I am very much thinking of setting up a seafile server on my home network as an alternative to dropbox.
However I have a dealbreaker.
I have not been to find out if the seafile (windows/mac) client will find the shortest path to the seafile server, or everything will go through the internet, which is limited by my ISP speed.
So if the seafile server is on my homenetwork/LAN, and have the DNS adress for example:
www.example.com/seafile_home for access when im not home.
Will all files during syncing when im home have to go through the “internet” first, or will the seafile client be intelligent enough to understand im on same LAN as seafile server, and use the local speed of my gigabit LAN network?
There will be a huge difference in speed on 1000/1000gbit LAN network, when compared to the 10/10mbit over the internet speeds for syncing.
Setup DNS static record for your domain to local IP on your router and you can be sure, it’s not going out of you local network.
You can do same on every PC in your local network by adding domain and local IP to
I think this is more faster then lookup for best way, cause this is more low level setup.
PS: All better routers need this setting, cause they can’t call their own public IP(don’t know why now) if your hidden under NAT and have some port forward.
Thank you for the answer.
I would like to avoid doing something individually on each PC, so its probably the first option.
However im not sure I understand what you are suggesting.
“Setup DNS static record for your domain to local IP on your router and you can be sure, it’s not going out of you local network.”
Do you mean towards the wan IP of the router? This is how it is setup currently?
So for example i have setup my DNS provider to point www.example.com towards for example WAN ip of my router: 188.8.131.52
You have to setup static DNS A Record for local network.
For example your domain www.example.com pointing to your WAN public IP 184.108.40.206. This is classic DNS A Record.
Now your server with seafile running have local IP 192.168.1.10.

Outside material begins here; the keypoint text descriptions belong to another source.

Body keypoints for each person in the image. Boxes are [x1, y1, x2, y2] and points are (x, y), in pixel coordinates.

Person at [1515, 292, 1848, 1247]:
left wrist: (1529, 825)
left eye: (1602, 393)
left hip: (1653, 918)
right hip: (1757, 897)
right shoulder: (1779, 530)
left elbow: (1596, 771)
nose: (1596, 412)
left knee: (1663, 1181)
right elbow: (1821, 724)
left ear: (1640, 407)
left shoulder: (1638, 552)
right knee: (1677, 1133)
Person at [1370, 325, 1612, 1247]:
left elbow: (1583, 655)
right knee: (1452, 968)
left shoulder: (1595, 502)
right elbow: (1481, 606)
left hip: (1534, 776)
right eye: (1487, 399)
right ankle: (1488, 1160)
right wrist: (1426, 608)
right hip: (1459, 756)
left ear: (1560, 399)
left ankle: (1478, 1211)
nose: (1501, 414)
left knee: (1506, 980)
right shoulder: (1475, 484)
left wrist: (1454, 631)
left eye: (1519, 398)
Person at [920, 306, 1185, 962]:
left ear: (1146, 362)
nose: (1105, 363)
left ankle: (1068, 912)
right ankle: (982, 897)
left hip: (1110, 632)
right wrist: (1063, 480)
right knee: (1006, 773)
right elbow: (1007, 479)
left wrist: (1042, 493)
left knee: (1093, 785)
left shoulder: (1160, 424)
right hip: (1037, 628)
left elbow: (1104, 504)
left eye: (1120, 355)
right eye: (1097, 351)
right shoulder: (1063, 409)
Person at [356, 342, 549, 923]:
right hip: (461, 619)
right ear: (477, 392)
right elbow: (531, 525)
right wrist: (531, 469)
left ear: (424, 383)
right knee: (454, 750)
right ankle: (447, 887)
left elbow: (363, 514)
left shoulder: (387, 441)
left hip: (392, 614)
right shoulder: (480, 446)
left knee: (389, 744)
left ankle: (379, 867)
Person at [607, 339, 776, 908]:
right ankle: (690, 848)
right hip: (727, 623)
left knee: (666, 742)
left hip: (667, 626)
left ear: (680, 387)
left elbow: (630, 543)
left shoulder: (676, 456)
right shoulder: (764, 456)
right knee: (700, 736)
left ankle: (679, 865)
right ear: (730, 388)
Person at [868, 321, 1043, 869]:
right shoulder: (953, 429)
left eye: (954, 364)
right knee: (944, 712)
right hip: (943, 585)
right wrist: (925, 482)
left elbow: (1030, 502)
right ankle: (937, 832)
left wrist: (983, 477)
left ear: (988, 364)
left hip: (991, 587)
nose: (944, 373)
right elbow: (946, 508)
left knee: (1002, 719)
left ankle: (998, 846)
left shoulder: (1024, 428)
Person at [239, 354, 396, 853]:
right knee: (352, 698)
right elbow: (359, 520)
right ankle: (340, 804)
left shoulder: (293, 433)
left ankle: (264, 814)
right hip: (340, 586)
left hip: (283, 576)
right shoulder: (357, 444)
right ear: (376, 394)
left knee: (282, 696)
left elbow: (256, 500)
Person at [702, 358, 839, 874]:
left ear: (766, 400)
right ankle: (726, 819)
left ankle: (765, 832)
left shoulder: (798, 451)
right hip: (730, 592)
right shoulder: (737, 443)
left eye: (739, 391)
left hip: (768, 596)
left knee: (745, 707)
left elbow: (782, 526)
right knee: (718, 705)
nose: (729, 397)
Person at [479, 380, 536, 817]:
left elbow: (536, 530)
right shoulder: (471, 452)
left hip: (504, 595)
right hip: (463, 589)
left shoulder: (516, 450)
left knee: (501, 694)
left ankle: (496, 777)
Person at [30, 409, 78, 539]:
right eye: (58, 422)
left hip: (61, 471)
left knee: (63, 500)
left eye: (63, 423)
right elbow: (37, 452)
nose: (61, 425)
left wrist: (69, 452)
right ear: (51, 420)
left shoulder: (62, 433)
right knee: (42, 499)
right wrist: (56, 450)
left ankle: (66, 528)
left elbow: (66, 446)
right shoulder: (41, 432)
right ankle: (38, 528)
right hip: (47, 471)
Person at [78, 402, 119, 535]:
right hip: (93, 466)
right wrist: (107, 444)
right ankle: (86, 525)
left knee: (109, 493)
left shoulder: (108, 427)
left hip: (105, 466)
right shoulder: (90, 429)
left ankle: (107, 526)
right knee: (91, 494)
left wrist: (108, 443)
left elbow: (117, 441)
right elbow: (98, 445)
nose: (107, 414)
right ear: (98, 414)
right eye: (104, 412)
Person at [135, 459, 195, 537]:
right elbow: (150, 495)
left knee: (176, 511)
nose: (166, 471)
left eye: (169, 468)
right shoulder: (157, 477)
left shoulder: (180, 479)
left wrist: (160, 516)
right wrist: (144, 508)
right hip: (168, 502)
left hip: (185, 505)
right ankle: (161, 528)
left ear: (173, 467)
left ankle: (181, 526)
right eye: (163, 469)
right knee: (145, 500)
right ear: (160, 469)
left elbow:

You have to setup on your local DNS Server(every router have it) new DNS A Record www.example.com pointing to 192.168.1.10. This will overwrite public DNS Record and everyone in local network, when they type www.example.com will go to 192.168.1.10 directly.
If you still don’t know, tell me what kind of router you have
Thank you so much for your swift answer.
I will try when I come back from work abroad.
I will mark your reply as solving my problem, as i think I know how to do this.